Psychol Methods. 2019 Feb;24(1):53. doi: 10.1037/met0000213.
Reports an error in "Parameter uncertainty in structural equation models: Confidence sets and fungible estimates" by Jolynn Pek and Hao Wu (, 2018[Dec], Vol 23[4], 635-653). In the article "Parameter Uncertainty in Structural Equation Models: Confidence Sets and Fungible Estimates," by Jolynn Pek and Hao Wu (, 2018, Vol. 23, No. 4, pp. 635-653. http://dx.doi.org/10.1037/met0000163), the copyright attribution was incorrect. The copyright should not have been "In the public domain." The online version of this article has been corrected. (The following abstract of the original article appeared in record 2018-00186-001.) Current concerns regarding the dependability of psychological findings call for methodological developments to provide additional evidence in support of scientific conclusions. This article highlights the value and importance of two distinct kinds of parameter uncertainty, which are quantified by confidence sets (CSs) and fungible parameter estimates (FPEs; Lee, MacCallum, & Browne, 2017); both provide essential information regarding the defensibility of scientific findings. Using the structural equation model, we introduce a general perturbation framework based on the likelihood function that unifies CSs and FPEs and sheds new light on the conceptual distinctions between them. A targeted illustration is then presented to demonstrate the factors which differentially influence CSs and FPEs, further highlighting their theoretical differences. With 3 empirical examples on initiating a conversation with a stranger (Bagozzi & Warshaw, 1988), posttraumatic growth of caregivers in the context of pediatric palliative care (Cadell et al., 2014), and the direct and indirect effects of spirituality on thriving among youth (Dowling, Gestsdottir, Anderson, von Eye, & Lerner, 2004), we illustrate how CSs and FPEs provide unique information which lead to better informed scientific conclusions. Finally, we discuss the importance of considering information afforded by CSs and FPEs in strengthening the basis of interpreting statistical results in substantive research, conclude with future research directions, and provide example OpenMx code for the computation of CSs and FPEs. (PsycINFO Database Record (c) 2019 APA, all rights reserved).

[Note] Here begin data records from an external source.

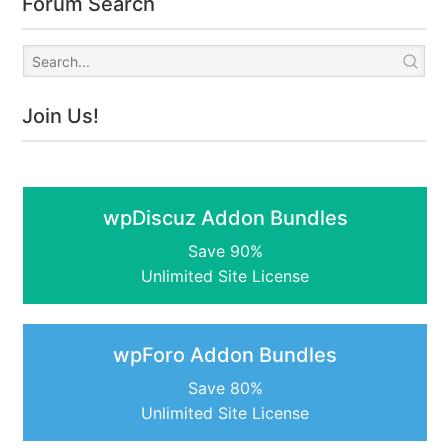
Forum Search
Join Us!
wpDiscuz Addon Bundles
Save 90%
Unlimited Site License
wpForo Addon Bundles
Save 80%
Unlimited Site License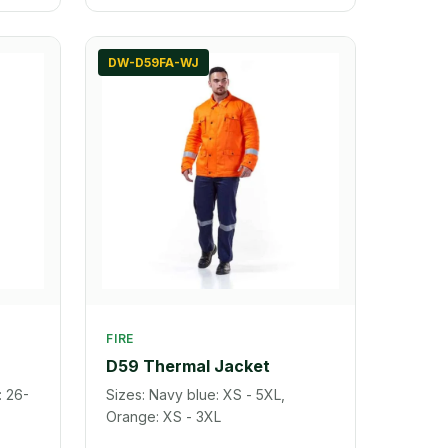
DW-D59FA-WJ
FIRE
D59 Thermal Jacket
: 26-
Sizes: Navy blue: XS - 5XL,
Orange: XS - 3XL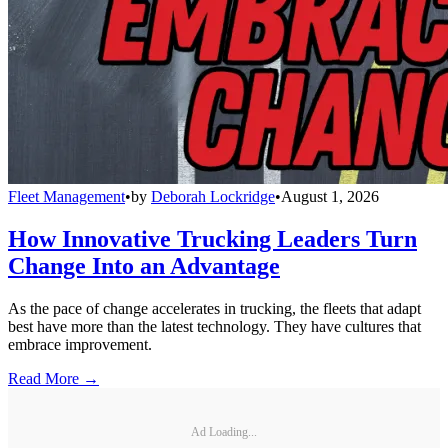
Fleet Management
•
by
Deborah Lockridge
•
August 1, 2026
How Innovative Trucking Leaders Turn
Change Into an Advantage
As the pace of change accelerates in trucking, the fleets that adapt
best have more than the latest technology. They have cultures that
embrace improvement.
Read More →
Ad Loading...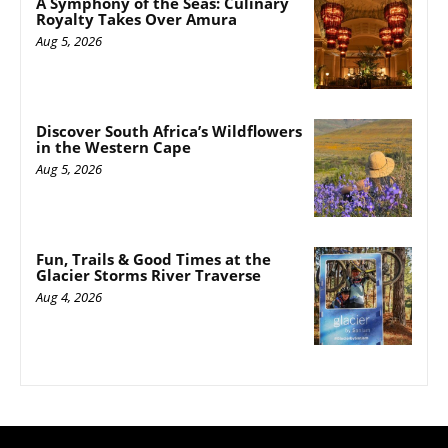
A Symphony of the Seas: Culinary
Royalty Takes Over Amura
Aug 5, 2026
Discover South Africa’s Wildflowers
in the Western Cape
Aug 5, 2026
Fun, Trails & Good Times at the
Glacier Storms River Traverse
Aug 4, 2026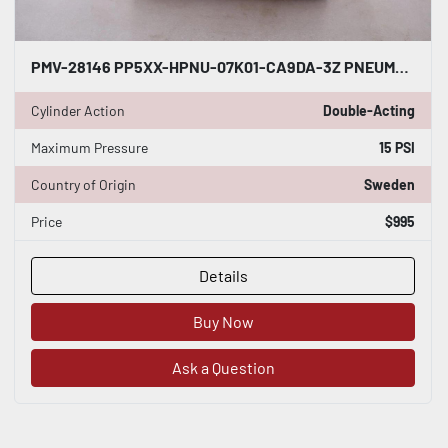
PMV-28146 PP5XX-HPNU-07K01-CA9DA-3Z PNEUMATIC POSITIONER - STOCK GF1051
Cylinder Action
Double-Acting
Maximum Pressure
15 PSI
Country of Origin
Sweden
Price
$995
Details
Buy Now
Ask a Question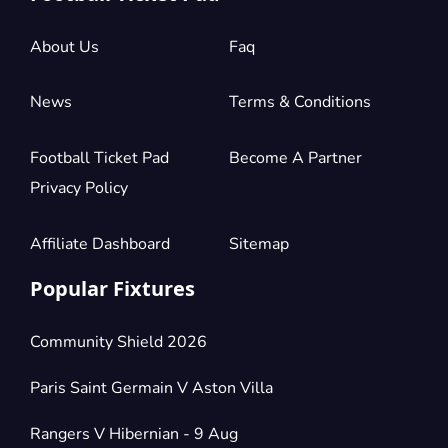
£882.14
4 Tickets available
per ticket
About Us
Faq
Section:
Longside Lower Tier
News
Terms & Conditions
£882.14
2 Tickets available
per ticket
Football Ticket Pad
Become A Partner
Privacy Policy
Section:
Longside Lower Tier
£1,323.21
4 Tickets available
per ticket
Affiliate Dashboard
Sitemap
Popular Fixtures
Community Shield 2026
Paris Saint Germain V Aston Villa
Rangers V Hibernian - 9 Aug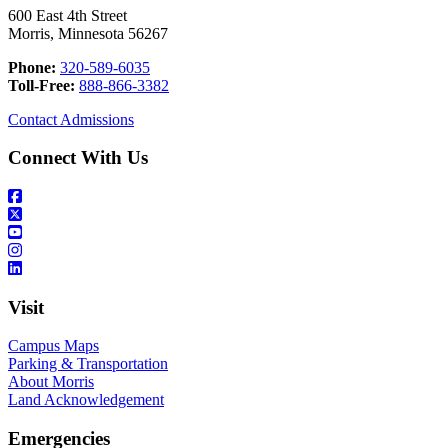
600 East 4th Street
Morris, Minnesota 56267
Phone:
320-589-6035
Toll-Free:
888-866-3382
Contact Admissions
Connect With Us
Visit
Campus Maps
Parking & Transportation
About Morris
Land Acknowledgement
Emergencies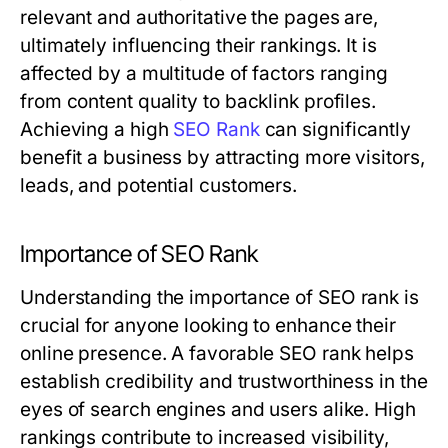
relevant and authoritative the pages are,
ultimately influencing their rankings. It is
affected by a multitude of factors ranging
from content quality to backlink profiles.
Achieving a high
SEO Rank
can significantly
benefit a business by attracting more visitors,
leads, and potential customers.
Importance of SEO Rank
Understanding the importance of SEO rank is
crucial for anyone looking to enhance their
online presence. A favorable SEO rank helps
establish credibility and trustworthiness in the
eyes of search engines and users alike. High
rankings contribute to increased visibility,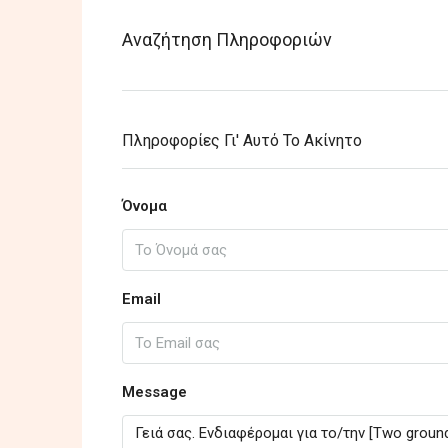
Αναζήτηση Πληροφοριών
Πληροφορίες Γι' Αυτό Το Ακίνητο
Όνομα
Email
Message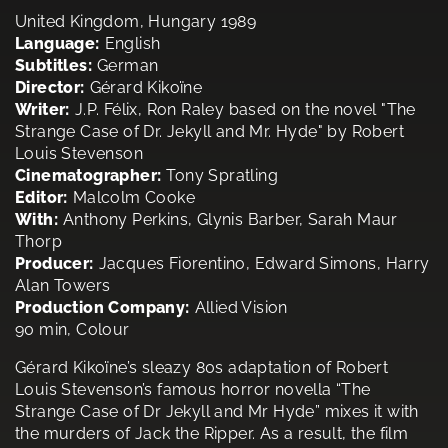
United Kingdom, Hungary 1989
Language:
English
Subtitles:
German
Director:
Gérard Kikoïne
Writer:
J.P. Félix, Ron Raley based on the novel "The
Strange Case of Dr. Jekyll and Mr. Hyde" by Robert
Louis Stevenson
Cinematographer:
Tony Spratling
Editor:
Malcolm Cooke
With:
Anthony Perkins, Glynis Barber, Sarah Maur
Thorp
Producer:
Jacques Fiorentino, Edward Simons, Harry
Alan Towers
Production Company:
Allied Vision
90 min, Colour
Gérard Kikoïne’s sleazy 80s adaptation of Robert
Louis Stevenson’s famous horror novella “The
Strange Case of Dr Jekyll and Mr Hyde” mixes it with
the murders of Jack the Ripper. As a result, the film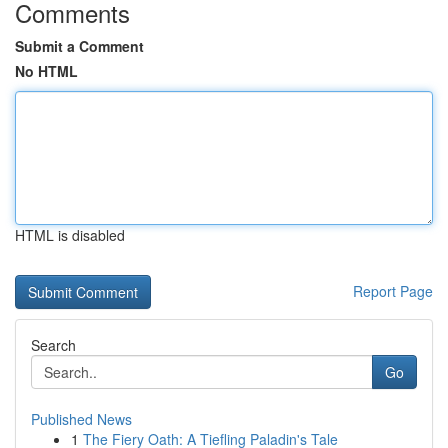
Comments
Submit a Comment
No HTML
HTML is disabled
Report Page
Search
Go
Published News
1
The Fiery Oath: A Tiefling Paladin's Tale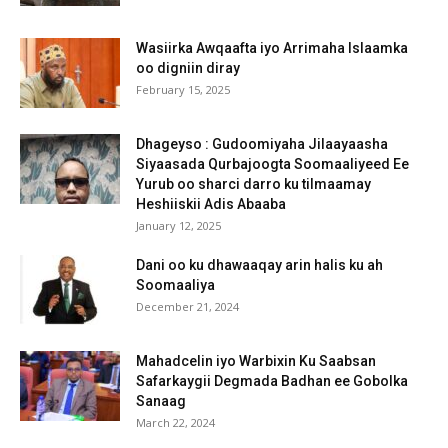
Wasiirka Awqaafta iyo Arrimaha Islaamka
oo digniin diray
February 15, 2025
Dhageyso : Gudoomiyaha Jilaayaasha
Siyaasada Qurbajoogta Soomaaliyeed Ee
Yurub oo sharci darro ku tilmaamay
Heshiiskii Adis Abaaba
January 12, 2025
Dani oo ku dhawaaqay arin halis ku ah
Soomaaliya
December 21, 2024
Mahadcelin iyo Warbixin Ku Saabsan
Safarkaygii Degmada Badhan ee Gobolka
Sanaag
March 22, 2024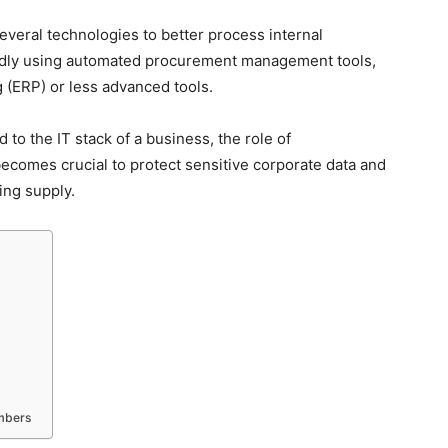
eral technologies to better process internal
pidly using automated procurement management tools,
 (ERP) or less advanced tools.
to the IT stack of a business, the role of
ecomes crucial to protect sensitive corporate data and
ing supply.
embers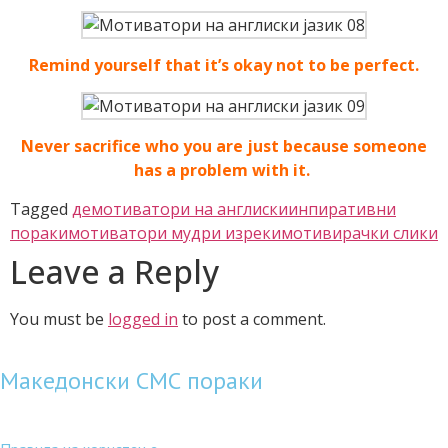
Remind yourself that it’s okay not to be perfect.
Never sacrifice who you are just because someone
has a problem with it.
Tagged
демотиватори на англиски
инпиративни
пораки
мотиватори мудри изреки
мотивирачки слики
Leave a Reply
You must be
logged in
to post a comment.
Македонски СМС пораки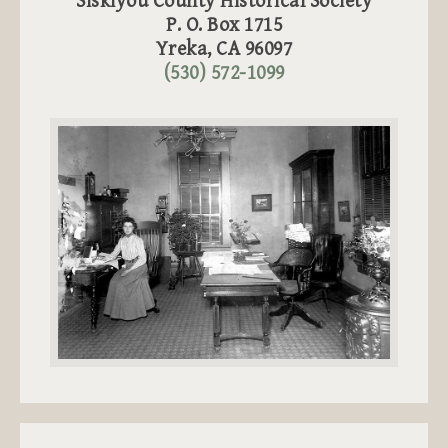
Siskiyou County Historical Society
P. O. Box 1715
Yreka, CA 96097
(530) 572-1099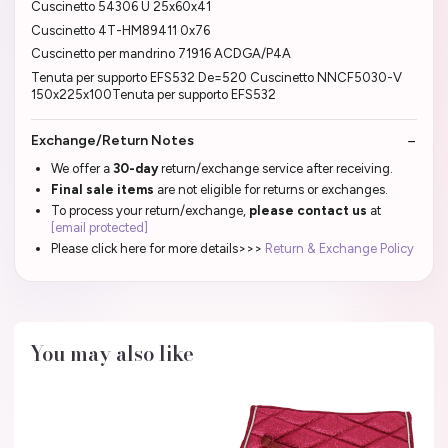
Cuscinetto 54306 U 25x60x41
Cuscinetto 4T-HM89411 0x76
Cuscinetto per mandrino 71916 ACDGA/P4A
Tenuta per supporto EFS532 De=520 Cuscinetto NNCF5030-V
150x225x100Tenuta per supporto EFS532
Exchange/Return Notes
We offer a
30-day
return/exchange service after receiving.
Final sale items
are not eligible for returns or exchanges.
To process your return/exchange,
please contact us
at
[email protected]
Please click here for more details>>>
Return & Exchange Policy
You may also like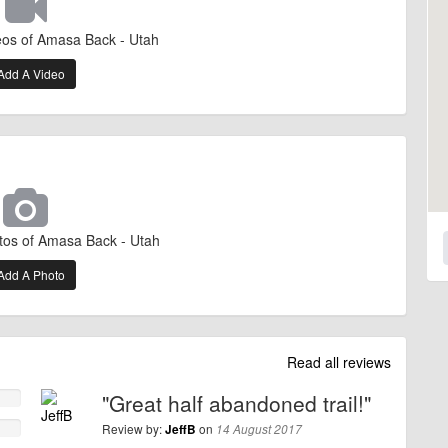
eos of Amasa Back - Utah
Add A Video
tos of Amasa Back - Utah
Add A Photo
Read all reviews
"Great half abandoned trail!"
Review by:
on
JeffB
14 August 2017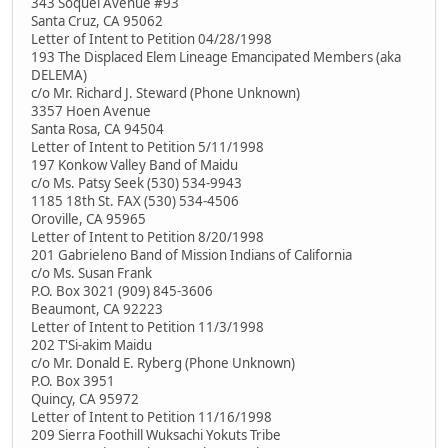
343 Soquel Avenue #93
Santa Cruz, CA 95062
Letter of Intent to Petition 04/28/1998
193 The Displaced Elem Lineage Emancipated Members (aka
DELEMA)
c/o Mr. Richard J. Steward (Phone Unknown)
3357 Hoen Avenue
Santa Rosa, CA 94504
Letter of Intent to Petition 5/11/1998
197 Konkow Valley Band of Maidu
c/o Ms. Patsy Seek (530) 534-9943
1185 18th St. FAX (530) 534-4506
Oroville, CA 95965
Letter of Intent to Petition 8/20/1998
201 Gabrieleno Band of Mission Indians of California
c/o Ms. Susan Frank
P.O. Box 3021 (909) 845-3606
Beaumont, CA 92223
Letter of Intent to Petition 11/3/1998
202 T'Si-akim Maidu
c/o Mr. Donald E. Ryberg (Phone Unknown)
P.O. Box 3951
Quincy, CA 95972
Letter of Intent to Petition 11/16/1998
209 Sierra Foothill Wuksachi Yokuts Tribe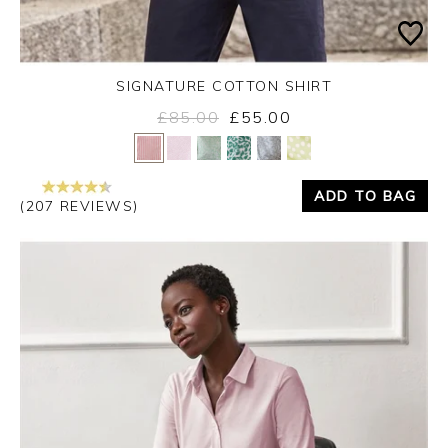
SIGNATURE COTTON SHIRT
£85.00
£55.00
Yes
No
ADD TO BAG
(207 REVIEWS)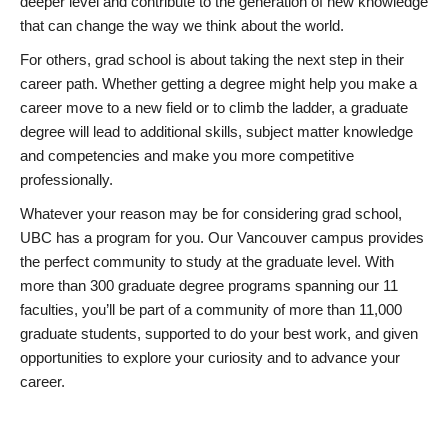
deeper level and contribute to the generation of new knowledge
that can change the way we think about the world.
For others, grad school is about taking the next step in their
career path. Whether getting a degree might help you make a
career move to a new field or to climb the ladder, a graduate
degree will lead to additional skills, subject matter knowledge
and competencies and make you more competitive
professionally.
Whatever your reason may be for considering grad school,
UBC has a program for you. Our Vancouver campus provides
the perfect community to study at the graduate level. With
more than 300 graduate degree programs spanning our 11
faculties, you’ll be part of a community of more than 11,000
graduate students, supported to do your best work, and given
opportunities to explore your curiosity and to advance your
career.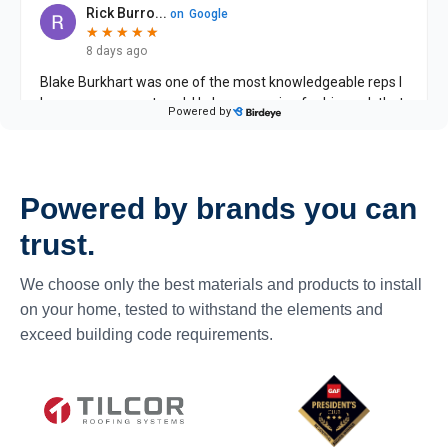
Powered by brands you can
trust.
We choose only the best materials and products to install
on your home, tested to withstand the elements and
exceed building code requirements.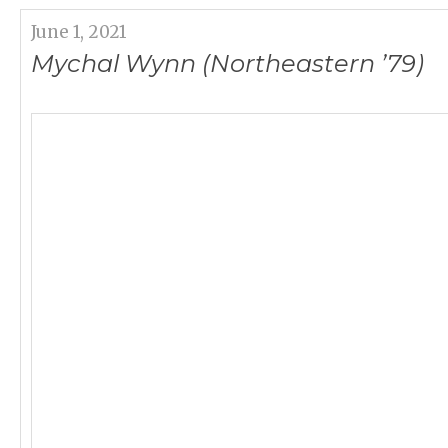
June 1, 2021
Mychal Wynn (Northeastern ’79)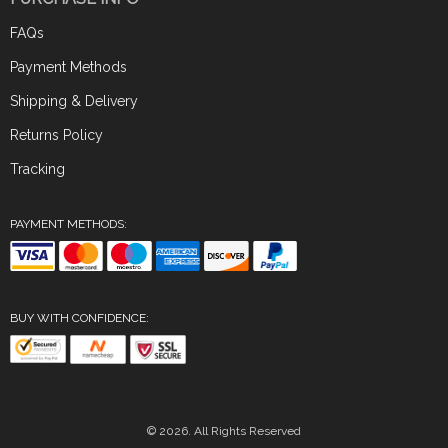
FAQs
Payment Methods
Shipping & Delivery
Returns Policy
Tracking
PAYMENT METHODS:
BUY WITH CONFIDENCE:
© 2026. All Rights Reserved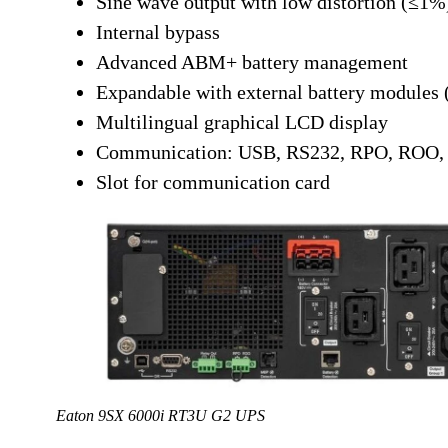
Sine wave output with low distortion (≤1%
Internal bypass
Advanced ABM+ battery management
Expandable with external battery modules
Multilingual graphical LCD display
Communication: USB, RS232, RPO, ROO, d
Slot for communication card
Eaton 9SX 6000i RT3U G2 UPS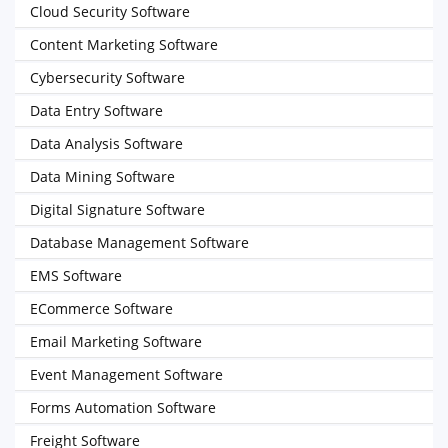
Cloud Security Software
Content Marketing Software
Cybersecurity Software
Data Entry Software
Data Analysis Software
Data Mining Software
Digital Signature Software
Database Management Software
EMS Software
ECommerce Software
Email Marketing Software
Event Management Software
Forms Automation Software
Freight Software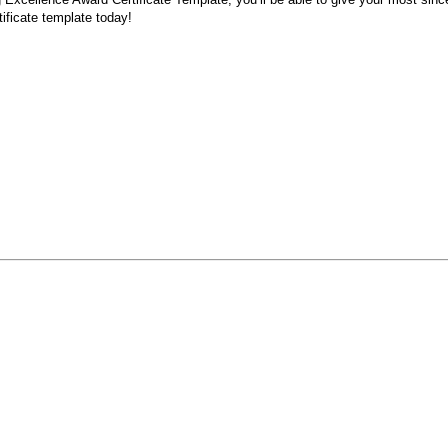
tificate template today!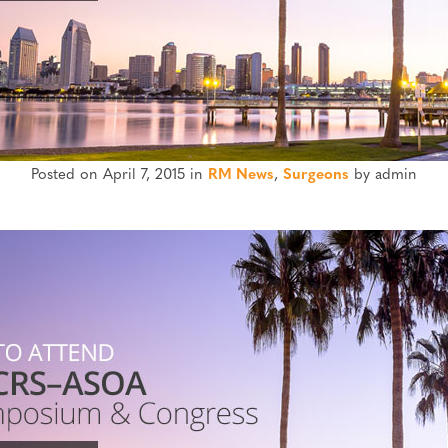
Posted on April 7, 2015 in
RM News
,
Surgeons
by admin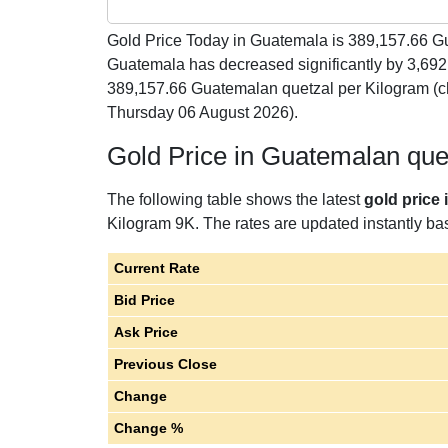
Gold Price Today in Guatemala is
389,157.66
Gu
Guatemala has decreased significantly by 3,692
389,157.66 Guatemalan quetzal per Kilogram (c
Thursday 06 August 2026).
Gold Price in Guatemalan que
The following table shows the latest
gold price
Kilogram 9K. The rates are updated instantly base
Current Rate
Bid Price
Ask Price
Previous Close
Change
Change %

报告由 Jolynn Pek 和 Hao Wu 撰写的“结构方程模型中的参数不确定性:置信集和可替换估计”(,2018 年 12 月,第 23 卷第 4 期,第 635-653 页)中的错误。在 Jolynn Pek 和 Hao Wu 的文章“结构方程模型中的参数不确定性:置信集和可替换估计”(,2018 年,第 23 卷,第 4 期,第 635-653 页。http://dx.doi.org/10.1037/met0000163)中,版权归属不正确。版权不应为“公有领域”。本文的在线版本已更正。(原始文章的以下摘要出现在记录 2018-00186-001 中。)当前人们对心理发现的可靠性感到担忧,这需要开展方法学研究,以提供更多证据支持科学结论。本文重点介绍了两种不同类型的参数不确定性的价值和重要性,这两种不确定性分别通过置信集(CS)和可替换参数估计(FPE)进行量化(Lee、MacCallum 和 Browne,2017);它们都提供了关于科学发现的防御能力的重要信息。我们使用结构方程模型,引入了一个基于似然函数的通用扰动框架,该框架统一了 CS 和 FPE,并为它们之间的概念区别提供了新的见解。然后,进行了有针对性的说明,以展示影响 CS 和 FPE 的不同因素,进一步突出它们在理论上的差异。通过 3 个关于与陌生人交谈的初始研究实例(Bagozzi 和 Warshaw,1988)、儿科姑息治疗背景下护理人员的创伤后成长(Cadell 等人,2014)以及精神信仰对青少年发展的直接和间接影响(Dowling、Gestsdottir、Anderson、von Eye 和 Lerner,2004),我们说明了 CS 和 FPE 如何提供独特的信息,从而得出更明智的科学结论。最后,我们讨论了在实质性研究中考虑 CS 和 FPE 提供的信息对于加强解释统计结果基础的重要性,总结了未来的研究方向,并提供了用于计算 CS 和 FPE 的示例 OpenMx 代码。(PsycINFO 数据库记录(c)2019 APA,保留所有权利)。